**MATERIAL FOR THIS TASK:**
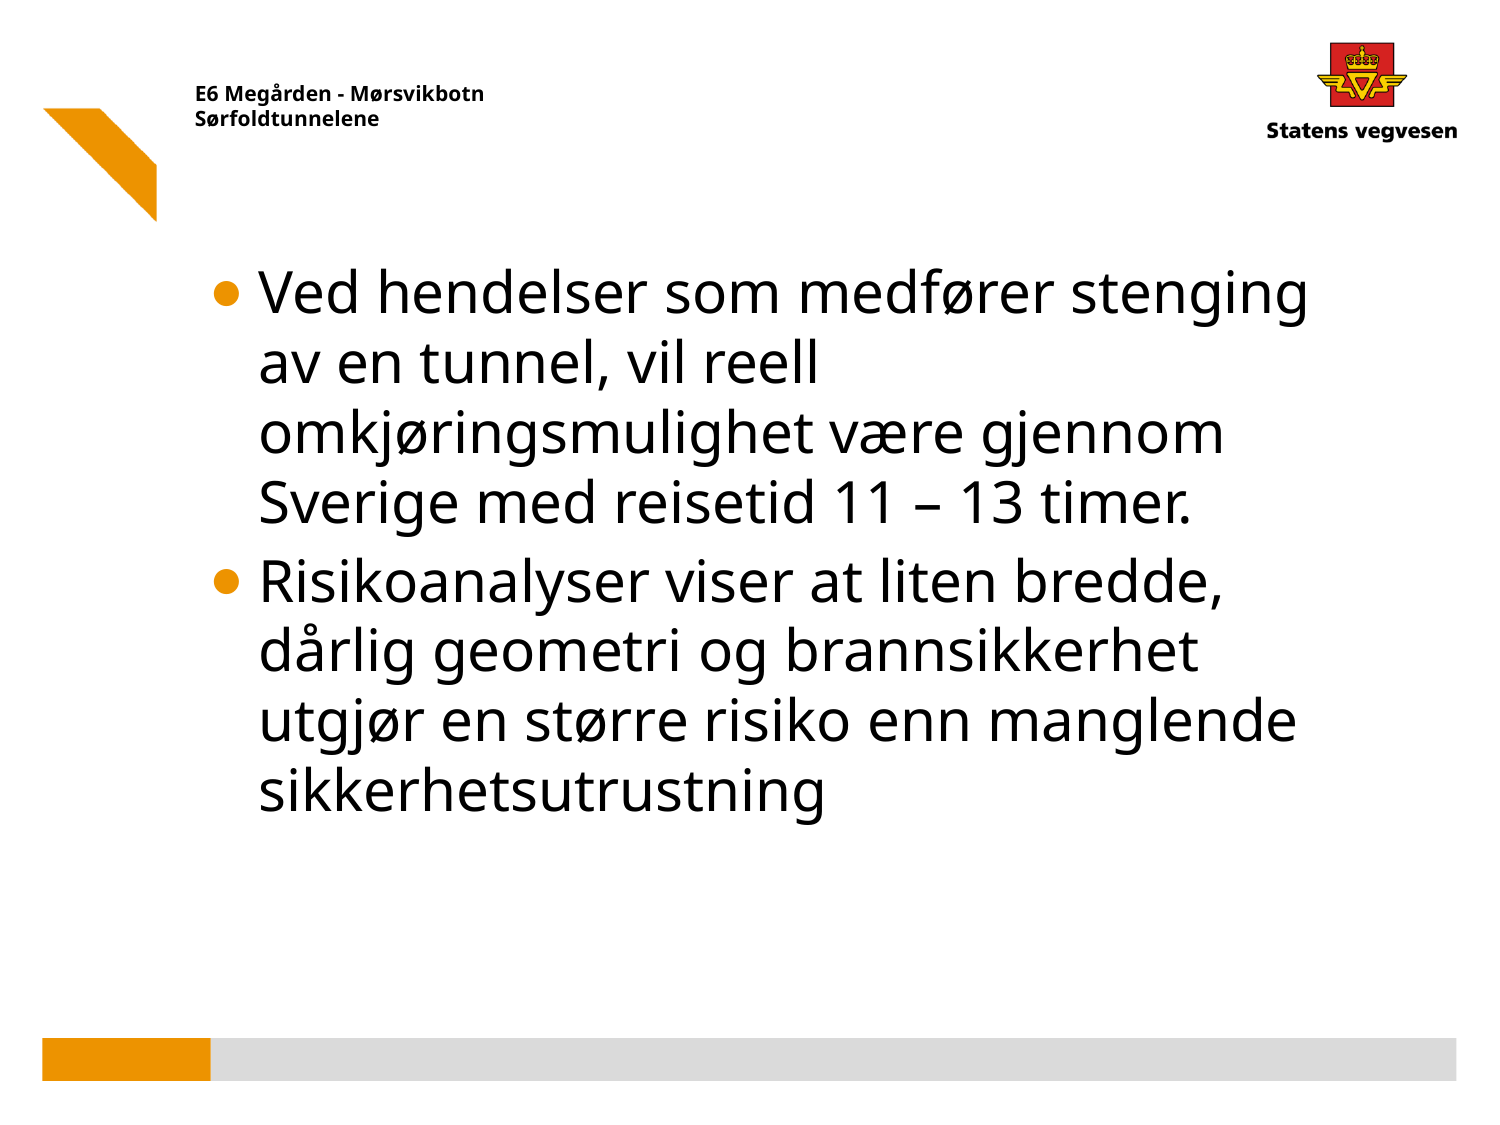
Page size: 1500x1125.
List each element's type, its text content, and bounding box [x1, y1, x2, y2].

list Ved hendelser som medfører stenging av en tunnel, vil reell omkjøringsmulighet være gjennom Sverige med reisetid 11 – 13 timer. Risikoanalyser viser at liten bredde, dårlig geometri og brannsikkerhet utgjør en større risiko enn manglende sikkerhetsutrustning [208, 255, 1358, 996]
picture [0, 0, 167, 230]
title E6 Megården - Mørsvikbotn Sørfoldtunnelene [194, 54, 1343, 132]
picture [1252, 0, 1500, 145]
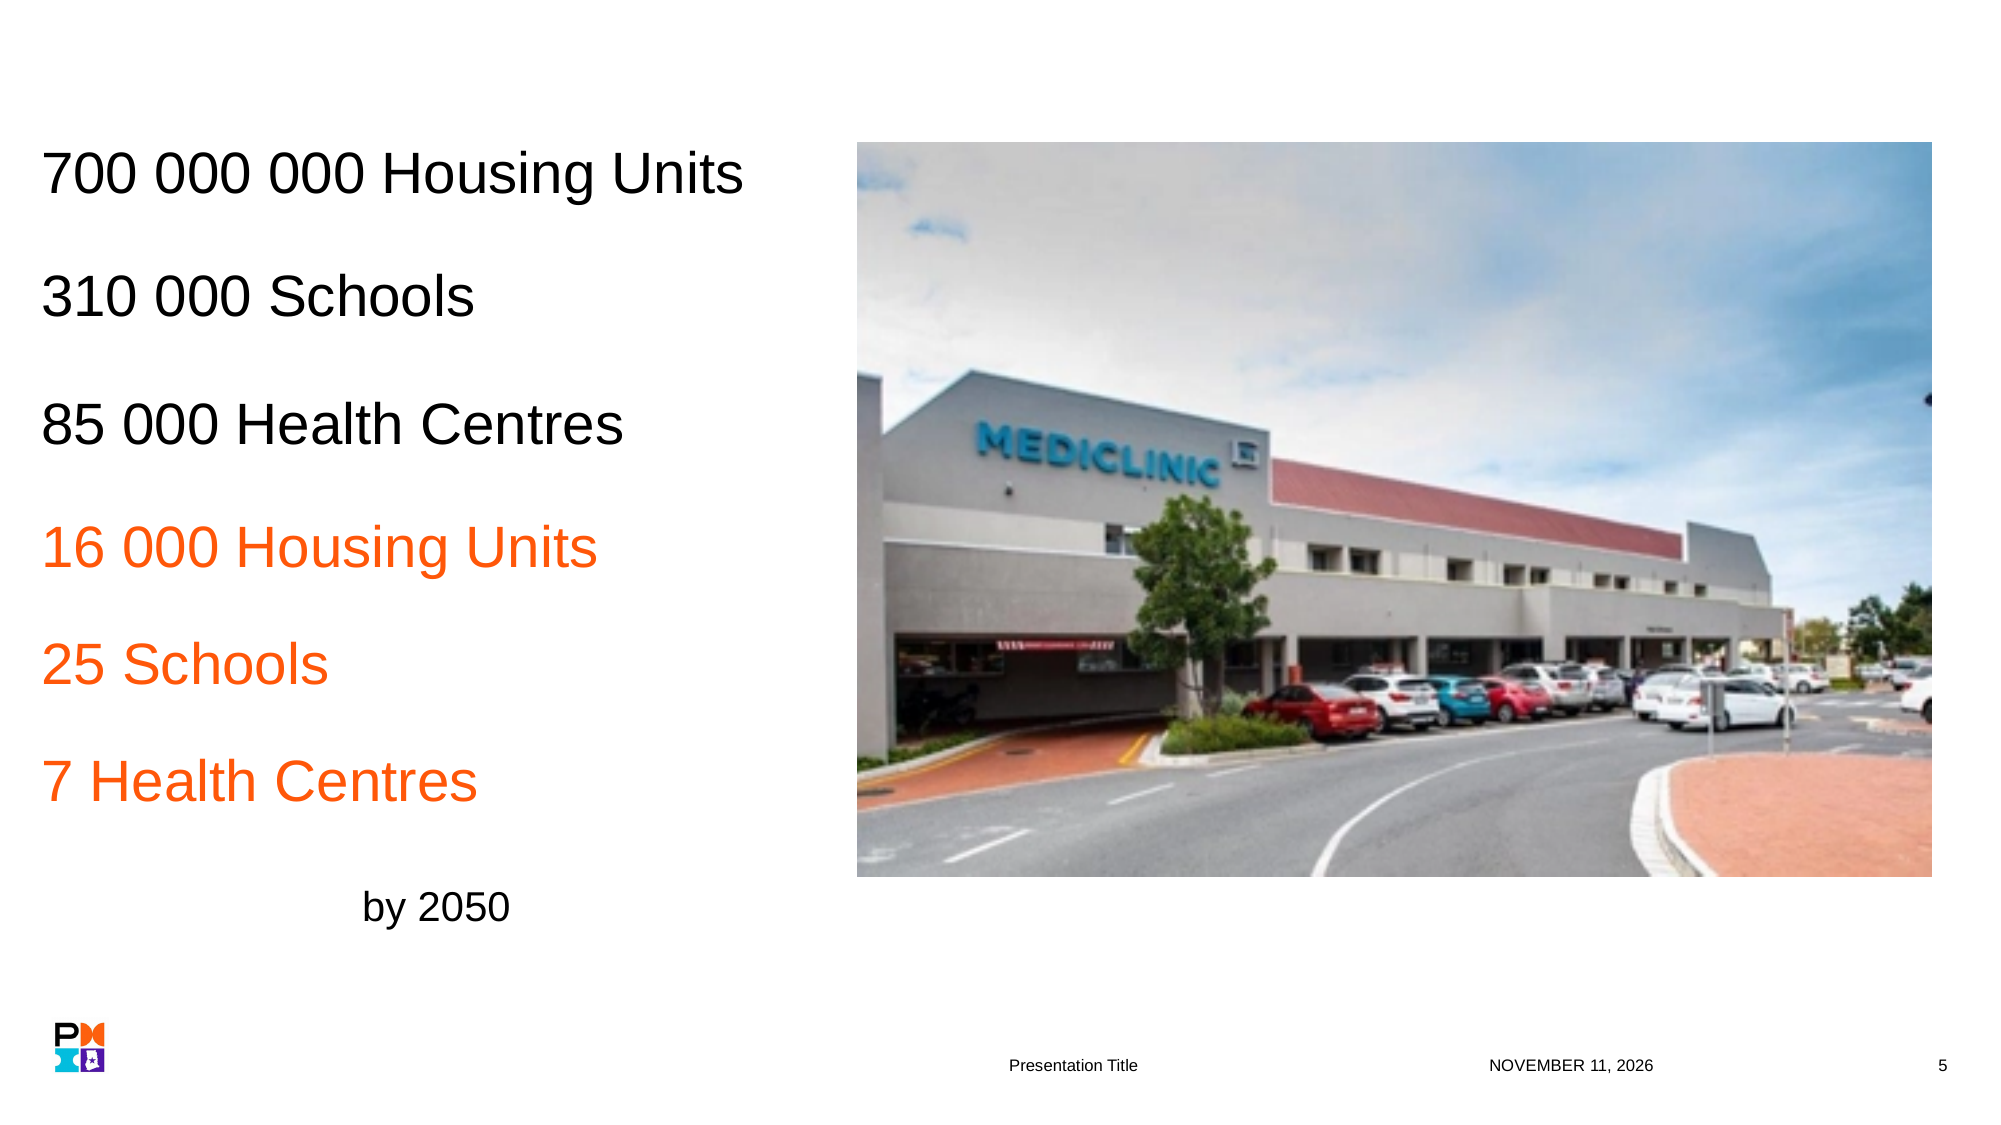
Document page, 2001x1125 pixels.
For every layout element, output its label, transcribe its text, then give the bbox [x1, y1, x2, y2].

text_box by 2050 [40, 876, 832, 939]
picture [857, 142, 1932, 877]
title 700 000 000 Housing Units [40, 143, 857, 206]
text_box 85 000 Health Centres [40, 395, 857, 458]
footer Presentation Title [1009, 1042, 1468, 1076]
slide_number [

**WORK REQUEST:** No line before the one with "For every layout" belongs in the answer; copy that line and the rest of the records exactly.

**RESULT:**
For every layout element, output its label, transcribe its text, then give the bbox [x1, y1, x2, y2].

text_box by 2050 [40, 876, 832, 939]
picture [857, 142, 1932, 877]
title 700 000 000 Housing Units [40, 143, 857, 206]
text_box 85 000 Health Centres [40, 395, 857, 458]
footer Presentation Title [1009, 1042, 1468, 1076]
slide_number [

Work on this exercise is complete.